Scream 5 mocks this and even itself as it goes through the motions of a Star Wars legacy sequel, beginning with 2015’s Star Wars: The Force Awakens, which similarly remade Star Wars: A New Hope (1977) in all but name, even as it killed off old fan favorites like Harrison Ford’s Han Solo. In Scream 5, longtime franchise stalwart Dewey Riley (David Arquette) is finally gutted after surviving nine stab wounds in four previous movies. Deliciously, as his murderer saps the last of their hero’s life, the Ghostface fangirl tell him, “It’s an honor.” She kills her idol with adulation.
Meanwhile Campbell’s Sidney Prescott has no time left for this bullshit after so many movies. She calls the killers—and the franchise—out on the repetitiveness.
“Oh there’s two of you. Again,” Sidney says with a hint of boredom when she gets her first phone call from the new Ghostface. She already has her gun out and little interest in conversing over creepy phone calls. “You might be the most derivative one of them all,” she says unimpressed, “I mean, Christ, the same house?!”
As with some Star Wars fans being happiest when Luke Skywalker is still wielding green lightsabers to cut down faceless goons on The Mandalorian, or Rey is staring down Emperor Palpatine on not-a-Death Star, Sid (and the filmmakers) are mocking their fanboy killers in Scream, and perhaps their audience, for wanting to see variations on the same thing again, and again, ad infinitum.
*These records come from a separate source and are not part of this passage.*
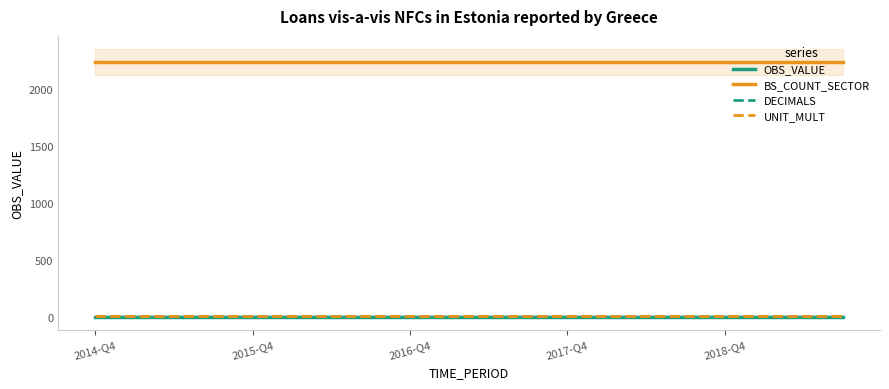

Is it true that BS_COUNT_SECTOR equals 1062 at 2018-Q4?

False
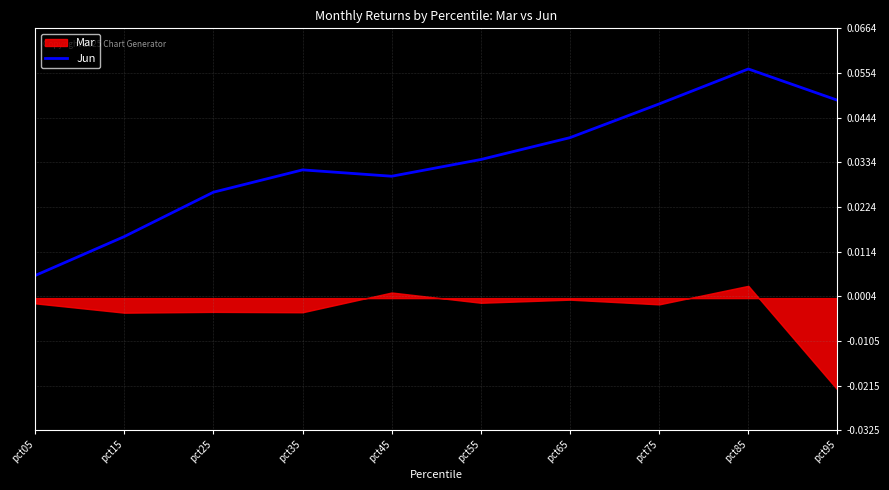

At which label does Jun reach its peak?

pct85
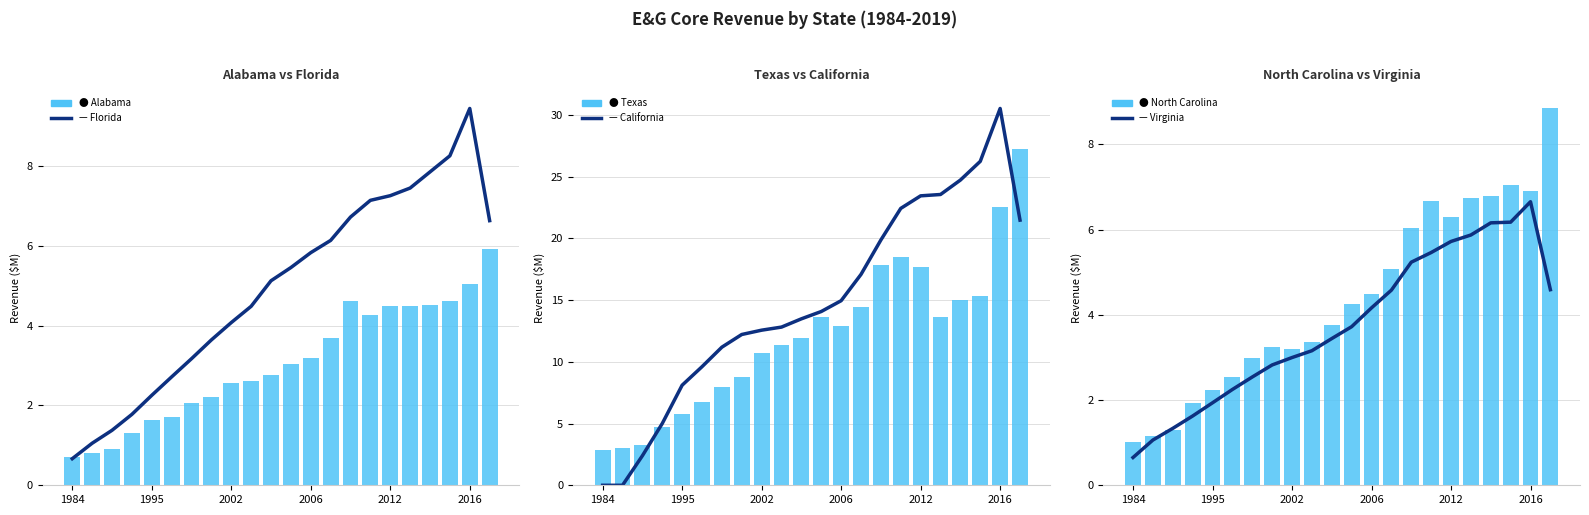

What is the difference between the maximum and minimum values in the Virginia series?

6.0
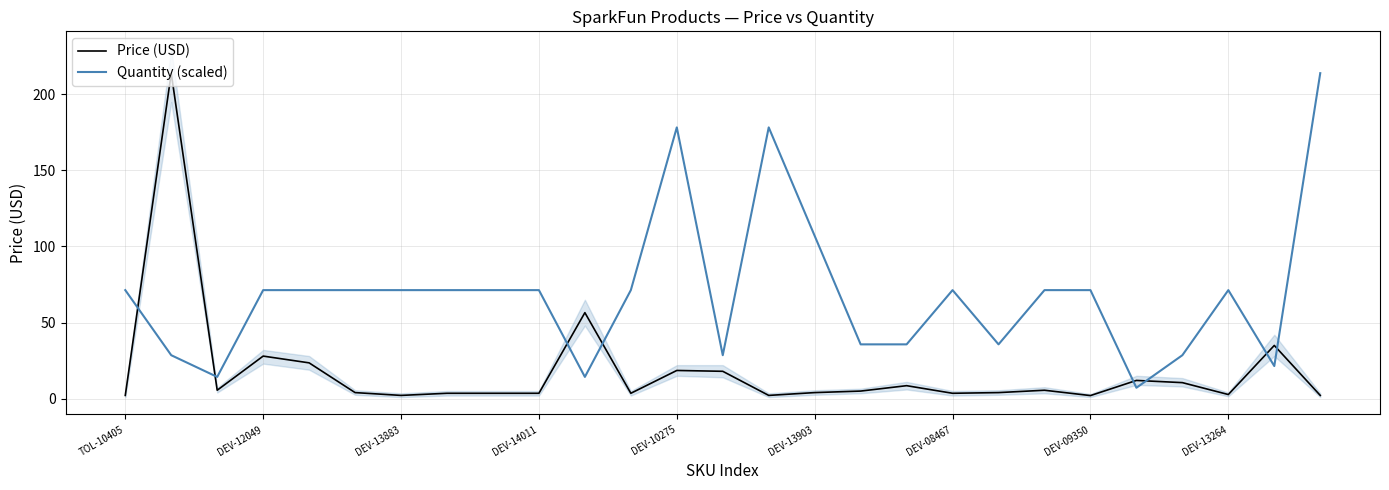

Where is Price (USD) nearest to the value 107?

10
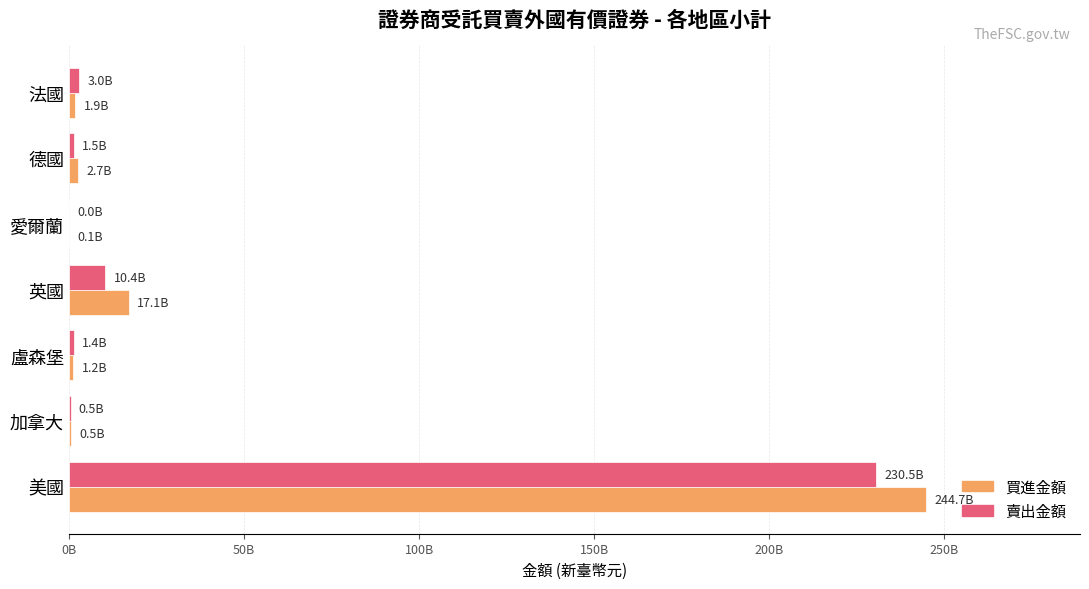

Reading left to right, extract all data points from this chart.

買進金額: 244653925786	479662766	1218501418	17062371281	56543831	2719506240	1892985840
賣出金額: 230495680915	481668801	1439995295	10444184700	18341345	1488365452	2984221612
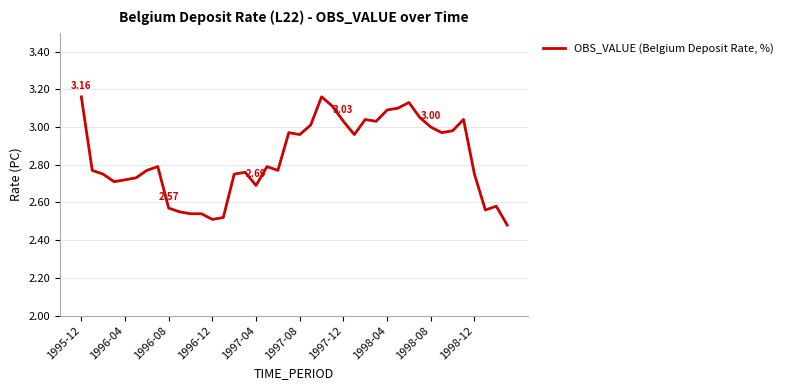

What is the difference between the maximum and minimum values?

0.7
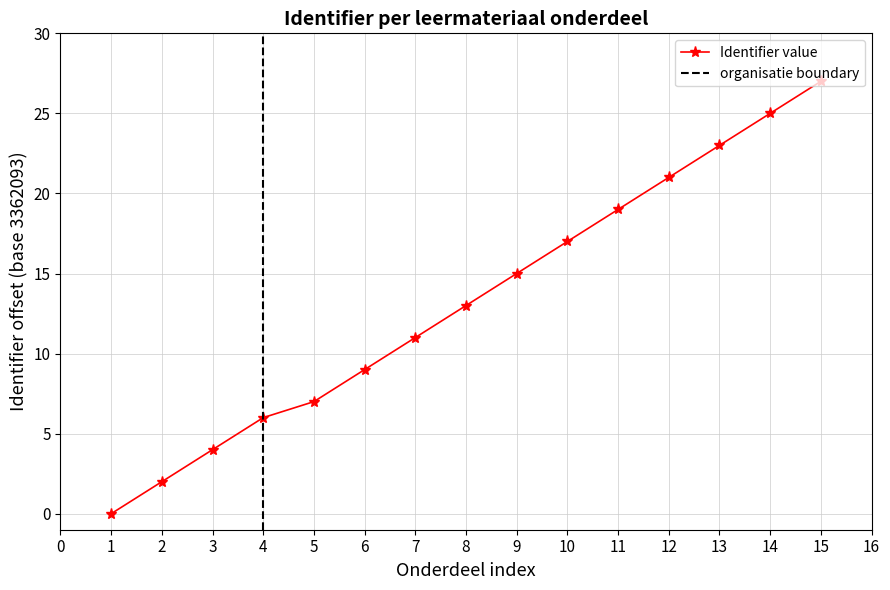

What is the value of the Identifier value point at the 5th from the left?

7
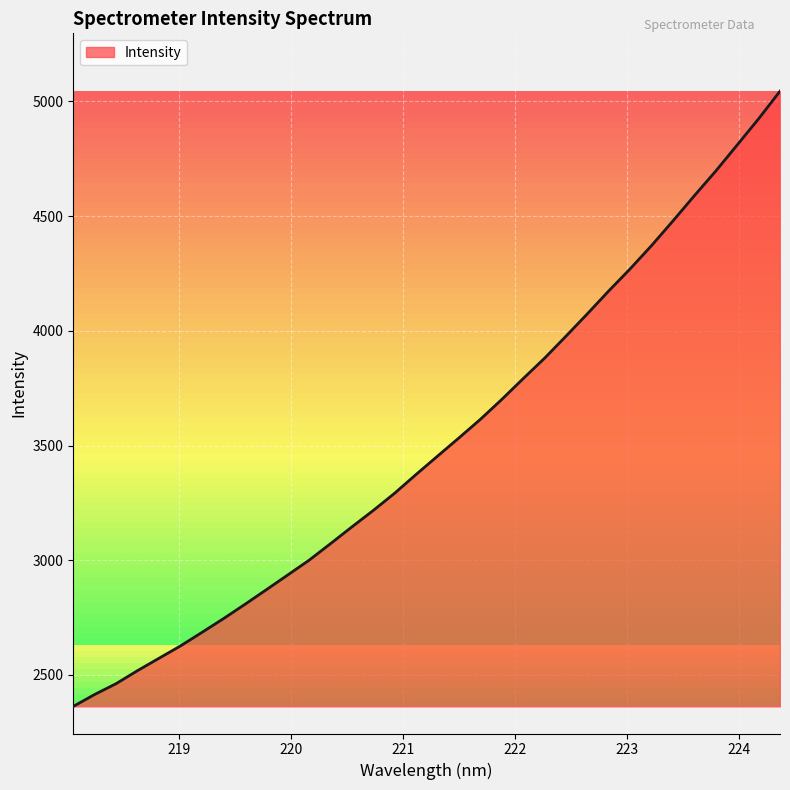

What is the difference between the maximum and minimum values?

2682.0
Of course this isn’t only a Star Wars thing. More than three million Game of Thrones fans signed a change.org petition demanding HBO remake the final season of Game of Thrones with writers who aren’t “woefully incompetent”—even while seemingly unable to realize that until an intentionally bitter, unhappy, and admittedly rushed ending, much of what fans loved and quoted from the previous seven seasons of Game of Thrones was written, adapted, and sometimes outright invented by the showrunners who were now being proverbially left to bleed out on the floor.